Neighbour on one side is very nice and will talk to me. Neighbour on other side isn't, she will chat in the playground but then go as soon as anyone more important appears. I care not.

I would have little in common with her anyway, like OP I tend towards the unorthodox. I also think I may be "the only working mum in the village" so miss out on a lot of socialising that way.

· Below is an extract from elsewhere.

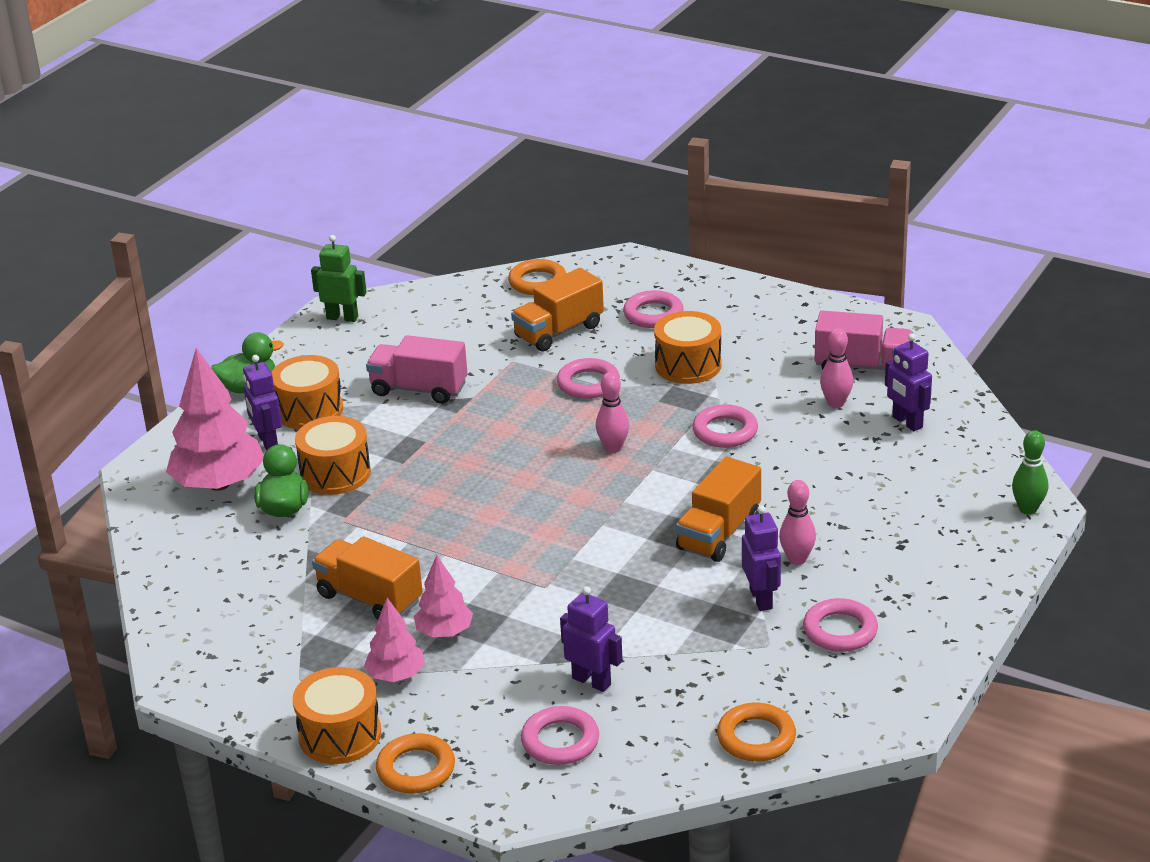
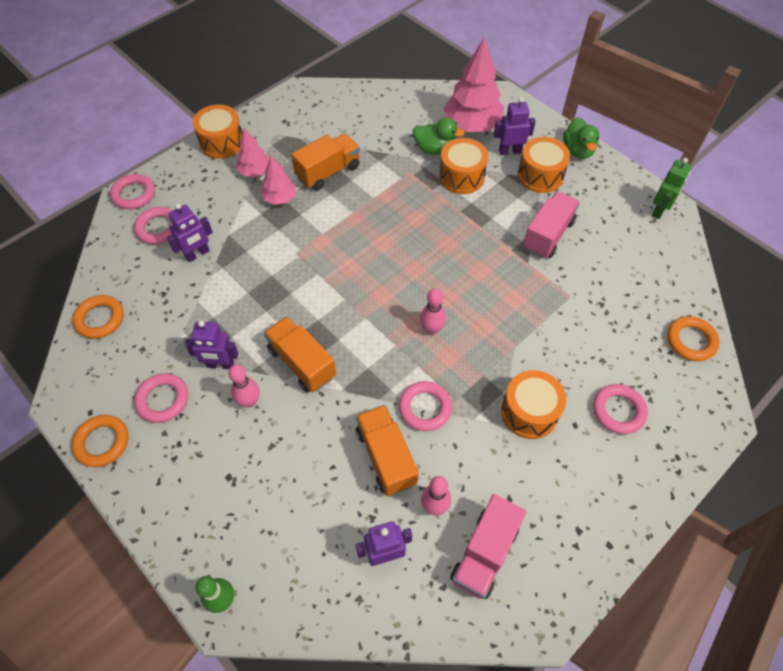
camera: 105 degrees right, 25 degrees up
orange ring [376,733,455,794] -> orange ring moved to [72,415,128,467]
orange truck [511,268,604,352] -> orange truck moved to [356,405,419,496]
pink ring [557,358,620,399] -> pink ring moved to [110,174,155,209]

Seabird72 · 24/08/2011 17:27

it would be good to try and make some friends from outside the area you live in. It seems natural that living so close andhaving kids the same age would mean instant invitations but things can go wrong too quickly and then living next door to each other makes life uncomfortable. I tried so hard when mine were younger to be friends with other mums just so I could feel I was being a good mum and helping my kids find friends - unfortunately for me I only managed to keep hold of the ones who were happy to constantly use me as a free babysitter and I found that other than that I still didn't have any close friend for myself. You need to make friends with people for yourself and don't worry about your dd. Friends come along at pre-school and school and in a few years time your dd can decide if she wants to play with the kid next door - then you get the joy of them falling out over every little thing and that would put a strain on any friendship. It does seem odd that since she has these group meetings she couldn't offer an invite to you just once so if you are determined to find out why then all you can do is invite her over for a cuppa and then try inviting other mums individually until you feel confident enough to have a group meeting at your house. The mums might gossip about your house afterwards though so you have to have a thick skin and be prepared for them to accept your initial invitations out of nosiness more than anhything else! I've got to a point where mine are at school making their own friends and I prefer my own company and it is so relaxing - I have no family around either but dogs make better friends lol!